From: Kaz Kylheku on
On 2009-12-07, Tim Bradshaw <tfb(a)cley.com> wrote:
> On 2009-12-07 18:22:07 +0000, tar(a)sevak.isi.edu (Thomas A. Russ) said:
>
>> Well, that's one option.
>> There are others.
>
> That actually turns out to be the best option if you care about
> performance for large bit-based structures as well even if you have an
> implementation where the fixnum limit is not a problem, unless you have
> a heroic compiler.

I think that, barring some fantastically exceptional circumstances, the use of
a 500 megabyte bit array indicates a computer science flunkie between the
keyboard and chair.

For one thing, only if the data is random, with a ``white'' distribution
is such a representation space-efficient.

If there is any obvious sparseness (reams of 1's or 0's), you can
compress the data with some alternate data structure: radix tree
or whatever.

Even if compression takes more operations, it may be beneficial.
For one thing, you don't have a 500 megabyte monster mapping in your
address space.
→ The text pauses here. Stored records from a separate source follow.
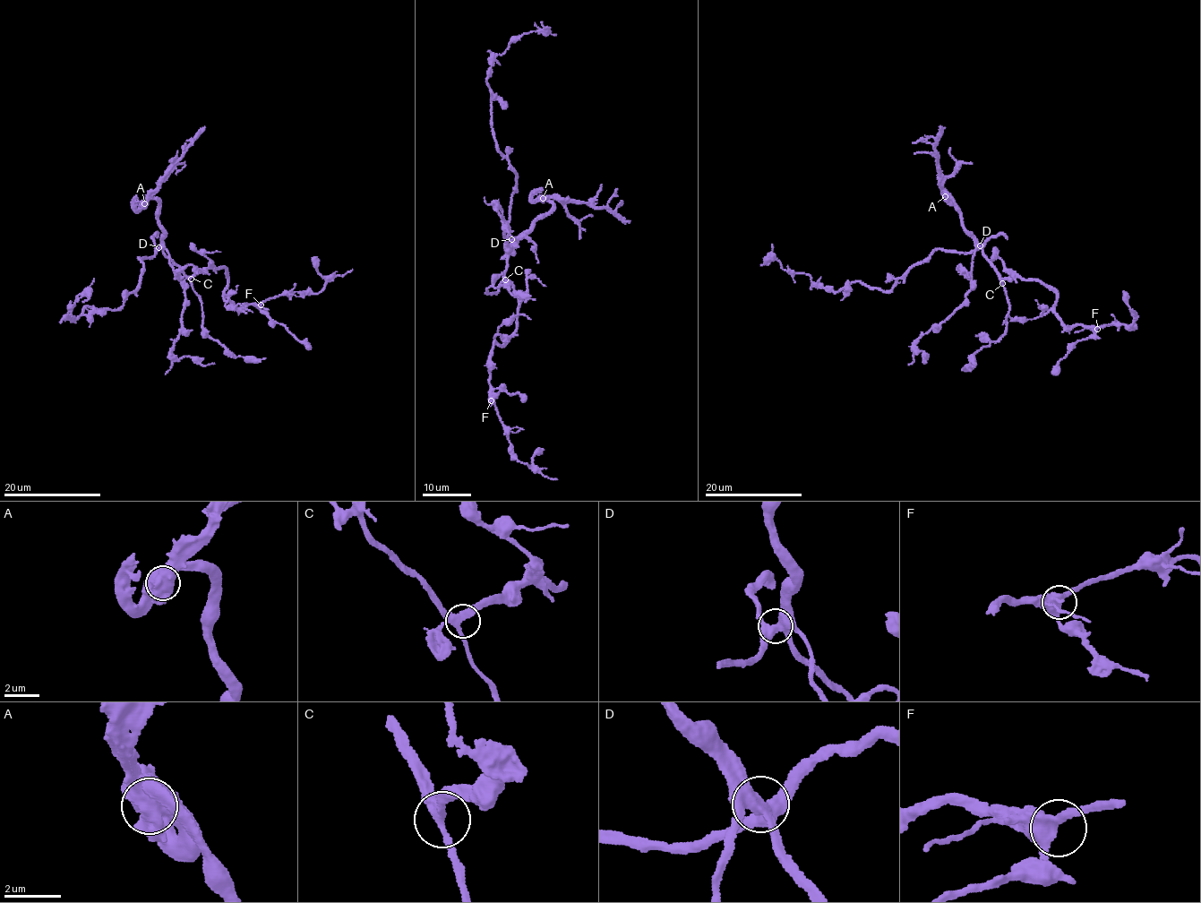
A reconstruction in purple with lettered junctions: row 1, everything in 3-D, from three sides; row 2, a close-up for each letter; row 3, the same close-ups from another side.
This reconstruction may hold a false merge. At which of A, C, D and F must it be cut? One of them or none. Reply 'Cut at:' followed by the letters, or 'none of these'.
Cut at: A

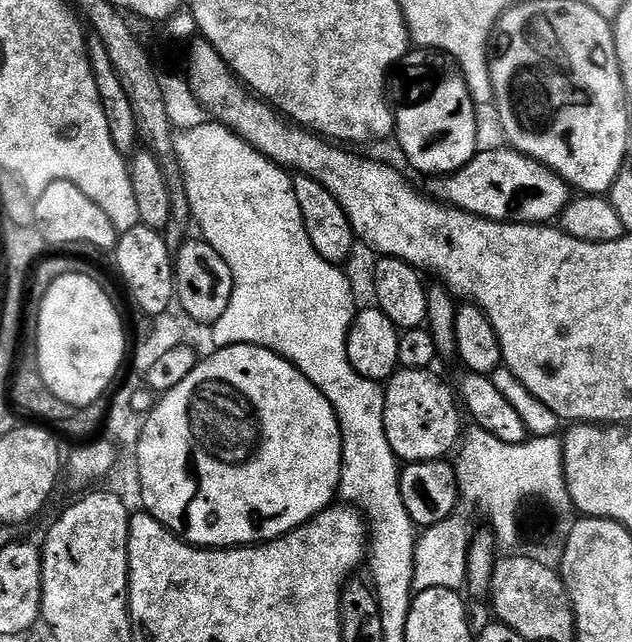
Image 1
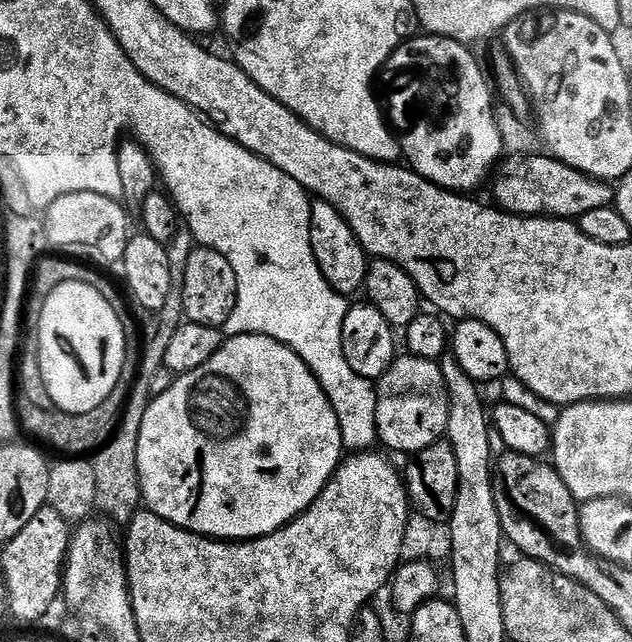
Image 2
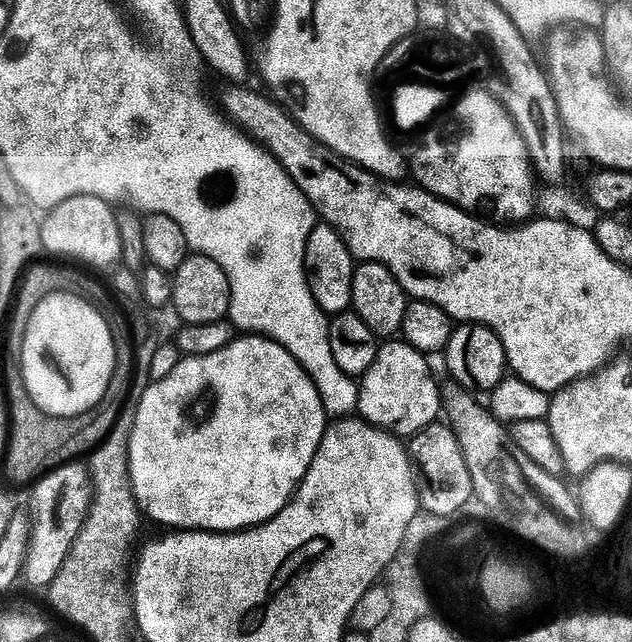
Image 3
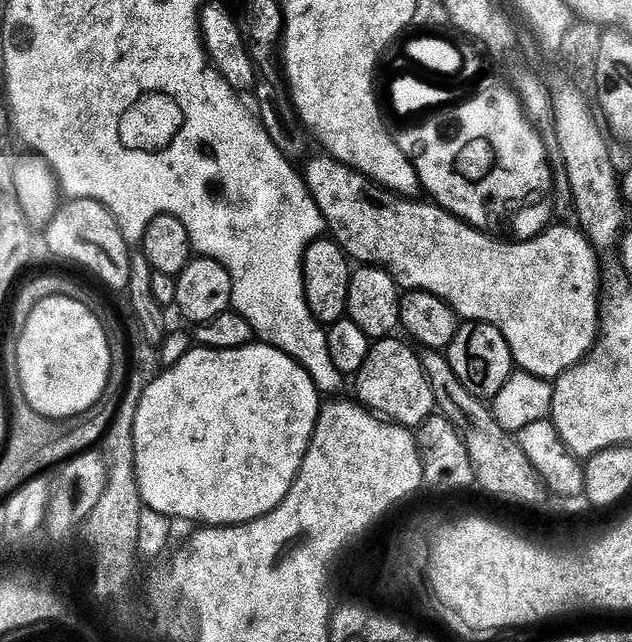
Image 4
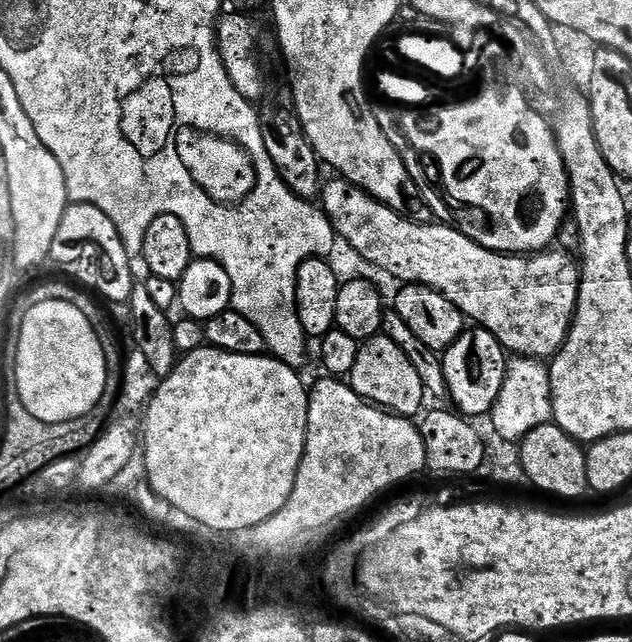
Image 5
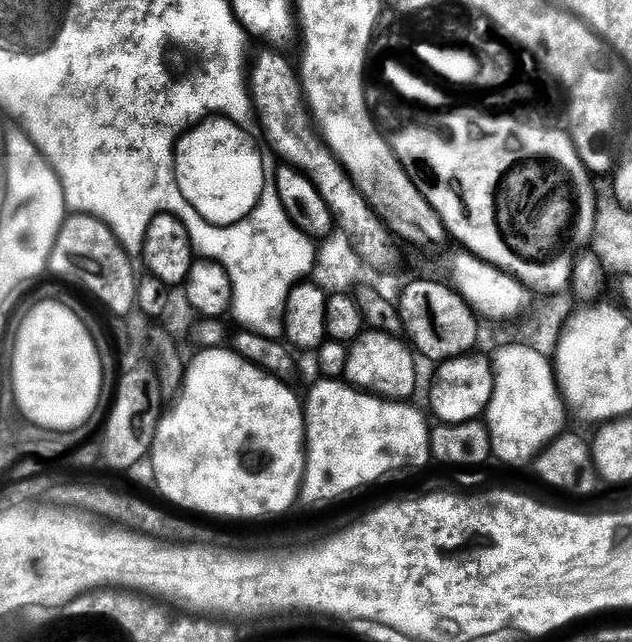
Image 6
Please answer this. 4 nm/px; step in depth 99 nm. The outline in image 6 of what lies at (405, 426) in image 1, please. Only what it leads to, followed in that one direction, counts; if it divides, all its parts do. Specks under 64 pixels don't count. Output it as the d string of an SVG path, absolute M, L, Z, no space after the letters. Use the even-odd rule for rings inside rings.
M366 330L357 340L351 341L344 376L347 383L362 392L371 392L385 400L408 402L416 392L415 359L413 349L401 337Z

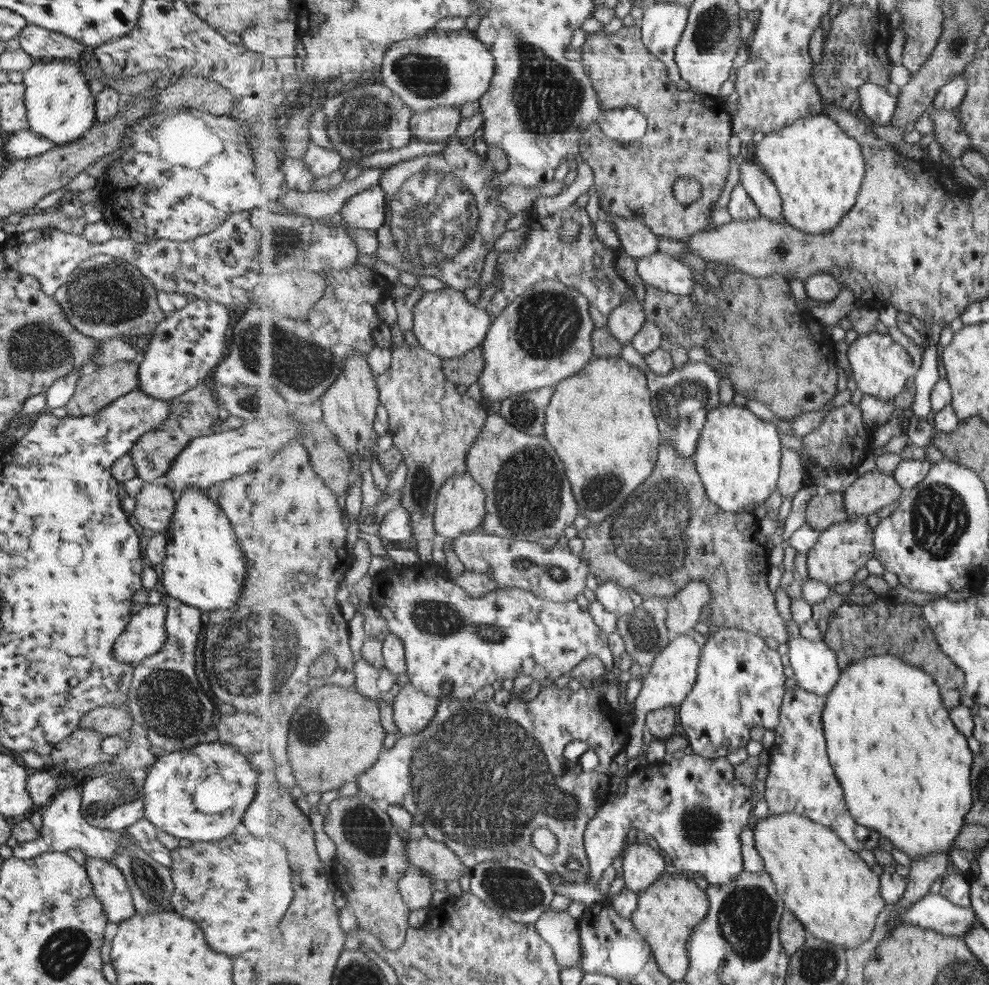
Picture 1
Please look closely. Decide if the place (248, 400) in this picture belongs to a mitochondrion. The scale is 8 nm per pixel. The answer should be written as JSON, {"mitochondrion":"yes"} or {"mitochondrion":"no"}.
{"mitochondrion":"yes"}

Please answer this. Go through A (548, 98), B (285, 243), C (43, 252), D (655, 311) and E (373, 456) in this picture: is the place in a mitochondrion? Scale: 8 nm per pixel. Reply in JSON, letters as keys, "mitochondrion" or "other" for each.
{"A":"mitochondrion","B":"mitochondrion","C":"other","D":"other","E":"other"}

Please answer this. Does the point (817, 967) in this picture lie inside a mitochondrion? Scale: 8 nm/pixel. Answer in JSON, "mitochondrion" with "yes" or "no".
{"mitochondrion":"yes"}

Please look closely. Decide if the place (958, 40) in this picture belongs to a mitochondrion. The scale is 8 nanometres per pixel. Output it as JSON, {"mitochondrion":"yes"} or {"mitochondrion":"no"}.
{"mitochondrion":"yes"}

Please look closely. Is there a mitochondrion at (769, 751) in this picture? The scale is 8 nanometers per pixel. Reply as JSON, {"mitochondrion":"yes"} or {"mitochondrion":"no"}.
{"mitochondrion":"no"}

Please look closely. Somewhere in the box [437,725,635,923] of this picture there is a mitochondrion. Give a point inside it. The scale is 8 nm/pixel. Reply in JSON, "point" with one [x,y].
{"point":[515,890]}

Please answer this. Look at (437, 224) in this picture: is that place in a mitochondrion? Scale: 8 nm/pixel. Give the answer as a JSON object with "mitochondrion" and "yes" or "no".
{"mitochondrion":"yes"}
For another, you have much better cache behavior.

For instance consider random accesses to a huge bit vector.
In a compressed scheme, most of the all-zero or all-one areas can
be represented efficiently, by a small number of nodes in the
radix tree or whatever structure. These can fit into your
L1 cache, and if not that, then the L2.

In the naive representation, random read accesses are spread through a vast
area of memory. Each access is very likely to go to a different L1
cache line from that of any other recent access, and so on.
You will likely trash your L1, most of your L2 and the TLB.
Yuck, talk about dumb.

Anyway, on the theme about how to overcome the bit array + fixnum limitation:
without switching to any bit packing tricks, what you can also do is this:
Instead of using some least significant bits of the index as a bit offset into
a word which contains packed bits, what you can do is use bits on the /opposite/
end of the index to select which huge array to access. Then the least
significant 30 bits (or whatever is the fixnum mantissa size) are used to index
into that array. This way, you keep the bit arrays and don't have to write any
code to pack bits, or worry about choosing the best cell size, etc.
From: Rob Warnock on
Thomas A. Russ <tar(a)sevak.isi.edu> wrote:
+---------------
| BTW, just for reference, here is the fixnum sizes for a number of lisps
| that I happen to have easy access to.
....
| 29 CMUCL 19e
....
| 29 CMUCL 19c
|
| So, it looks like 29 bits is one of the most popular choices for 32-bit
| architectures.
+---------------

While it is true that (32-bit) CMUCL uses a 3-bit "lowtag" for object
encoding, it is also the case that CMUCL allocates *two* lowtag codepoints
(of the eight available) to fixnums. Thus fixnums in CMUCL are actually
30 bits, not 29. [And given Duane's comments about scaling fixnums to
machine addresses, I suspect the same is true for ACL.]

You later wrote:
+---------------
| I used (integer-length most-positive-fixnum) to generate the sizes.
+---------------

But that only counts the positive fixnums and ignores the negative ones.
To get the correct answer, try this instead:

cmu> (integer-length (- most-positive-fixnum most-negative-fixnum))

30
cmu>

Similar experiments in other CLs should bump all of your fixnum
sizes by one. ;-}


-Rob

-----
Rob Warnock <rpw3(a)rpw3.org>
627 26th Avenue <URL:http://rpw3.org/>
San Mateo, CA 94403 (650)572-2607

From: Duane Rettig on
On Dec 8, 4:04 am, r...(a)rpw3.org (Rob Warnock) wrote:
> Thomas A. Russ <t...(a)sevak.isi.edu> wrote:
> +---------------
> | BTW, just for reference, here is the fixnum sizes for a number of lisps
> | that I happen to have easy access to.
> ...
> |   29   CMUCL 19e
> ...
> |   29   CMUCL 19c
> |
> | So, it looks like 29 bits is one of the most popular choices for 32-bit
> | architectures.
> +---------------
>
> While it is true that (32-bit) CMUCL uses a 3-bit "lowtag" for object
> encoding, it is also the case that CMUCL allocates *two* lowtag codepoints
> (of the eight available) to fixnums. Thus fixnums in CMUCL are actually
> 30 bits, not 29. [And given Duane's comments about scaling fixnums to
> machine addresses, I suspect the same is true for ACL.]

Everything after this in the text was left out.